Gönüllülerin önlerine çıkan her engel, onlar için yeni açılımlara zorlayan bir fırsata dönüşüyor. Kendi vatandaşlarına olumlu davranış kazandırmadan mahrum bırakılanlar, yurt dışında başkalarına faydalı olup donanımlarını artırmanın yollarını arıyor. Bazı ülkelerde açılan okullarda yetişmiş yerli gençler sorumluluk üstleniyor.
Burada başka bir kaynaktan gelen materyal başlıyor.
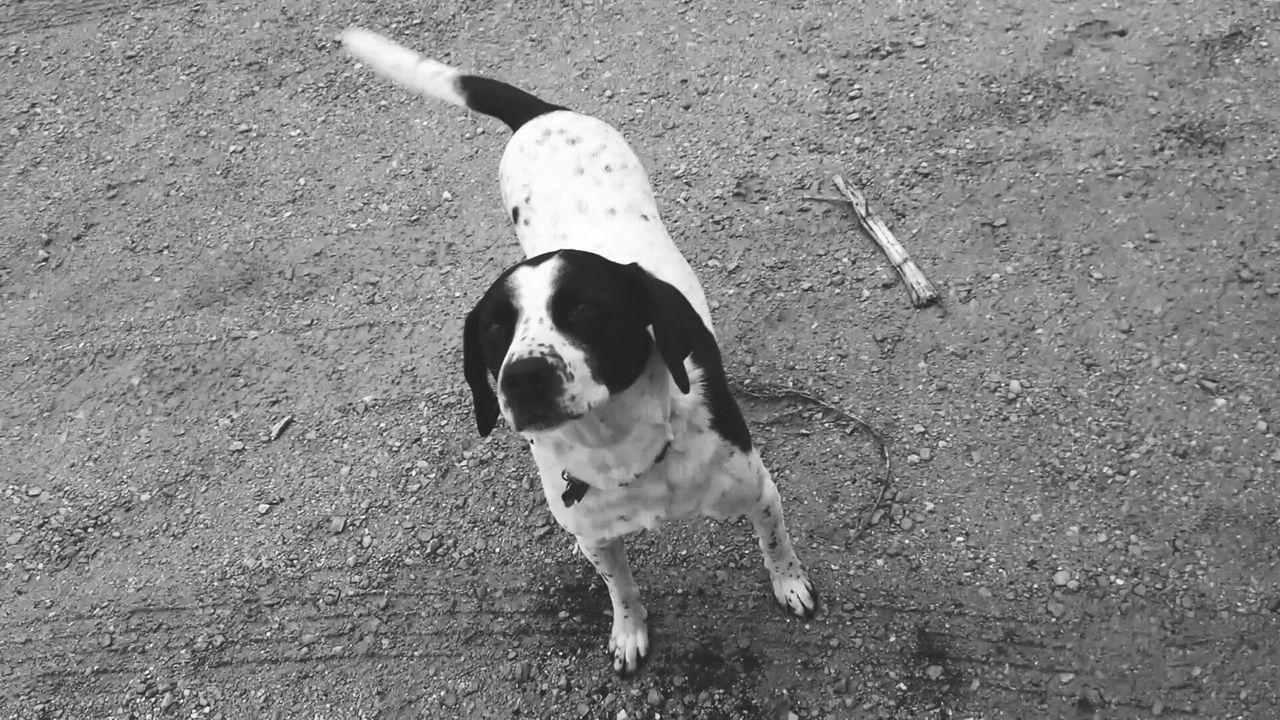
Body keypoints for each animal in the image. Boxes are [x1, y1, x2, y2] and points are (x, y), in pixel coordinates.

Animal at [343, 26, 819, 666]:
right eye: (495, 330)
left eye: (585, 309)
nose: (522, 378)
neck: (621, 447)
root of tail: (541, 114)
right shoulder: (594, 538)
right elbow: (622, 589)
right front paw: (629, 631)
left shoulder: (758, 490)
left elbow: (775, 542)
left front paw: (789, 584)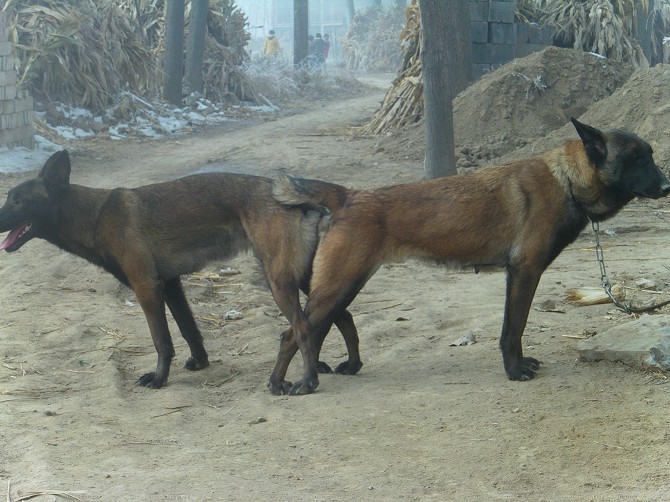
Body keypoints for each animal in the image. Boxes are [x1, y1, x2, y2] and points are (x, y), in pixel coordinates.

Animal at [0, 151, 362, 390]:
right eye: (9, 198)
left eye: (18, 201)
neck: (95, 215)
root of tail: (300, 199)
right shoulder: (171, 284)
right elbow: (189, 330)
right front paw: (200, 363)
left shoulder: (147, 287)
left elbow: (162, 340)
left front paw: (159, 379)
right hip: (300, 278)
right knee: (341, 315)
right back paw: (350, 365)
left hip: (280, 280)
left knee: (301, 327)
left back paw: (304, 381)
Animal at [268, 119, 670, 394]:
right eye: (636, 159)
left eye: (650, 156)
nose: (668, 186)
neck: (567, 180)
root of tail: (350, 196)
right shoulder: (525, 272)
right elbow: (513, 328)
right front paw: (514, 371)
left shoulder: (519, 275)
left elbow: (515, 329)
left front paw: (519, 364)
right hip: (339, 286)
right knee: (293, 333)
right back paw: (287, 384)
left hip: (340, 288)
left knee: (316, 329)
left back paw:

Artık hizmet terbiyesinden geçmiş, ülke sınırlarını taşacak boyutta gençleri mesela Orta Asyalıları dünyanın birçok yerinde görmek mümkün.
İlahi lütuflar sağanak sağanak yağıyor, mağduriyete takılmadan medeni cesaret ve sınırlı imkanlarla yürütülen hizmet ortamları farklı kesimlerin birleştiği yerler haline geliyor. Hizmetin samimi duruşu sayesinde, farklı din kültür ve milletten gelen insanlar gönüllü elçilere kucak açarken, milyar dolarlık servetlerle kadroları satın alıp yönetime çökmeye çalışanları dünya tiksinerek izliyor.
Kıskançlık histerisiyle yüz binlere yükselme fırsatı veren kurumları kapatanlar, yerine sağlıklı bir alternatif koyamadığı için ülke gençliğinin eriyip gitmesini seyrediyor. Hiç layık olmadıkları makamları kapma yarışı dışında bir derdi olmayanlar, çaldıkları milyarlarca dolarlık servete rağmen en küçük bir olumlu hizmet üretmezken gönüllüler dar imkanlarını birleştirip dünya insanlığını bir araya getiriyor. İmkanlar zamanla daha da genişleyecek, ülkede sundukları hizmetler ve kazandırdıkları davranışlar buralara taşınacak.
Hizmet kaynağını kendisi üreterek dünyaya insanlık mesajları ulaştırıyor
Cinayetlerle anılması için tarafların karşılıklı yoğun çaba harcadığı bir dinin güzel yüzü, hizmetin insana değer veren anlayışlarıyla yeniden ortaya çıkıyor. Parasal gücünü kişisel hedeflerini gerçekleştirmek için saçıp savuranlar, milyarların üzerinde kime hangi hileli tuzağı kuracağının planını yaparken, hizmet kaynağını kendisi üreterek dünyaya insanlık mesajları ulaştırıyor.
Ülkemiz bugünlerde, hizmeti kendi hazırladıkları bir senaryo ile sistem dışına itenlerin yeni bir kirli planıyla karşı karşıya. Seçilmesi muhtemel tüm rakipleri eleyip iktidarı sürdürmek için suni bir kaos ortamı oluşturdu, ortada bir şey yokken OHAL ilan etti halka zorla kendini kabul ettirmeyi planlıyor.
Hitler gibilerin her adımını taklit eden mafyatik yapı, tüm muhalifleri hapse tıkıp devlete konmaya çalışıyor.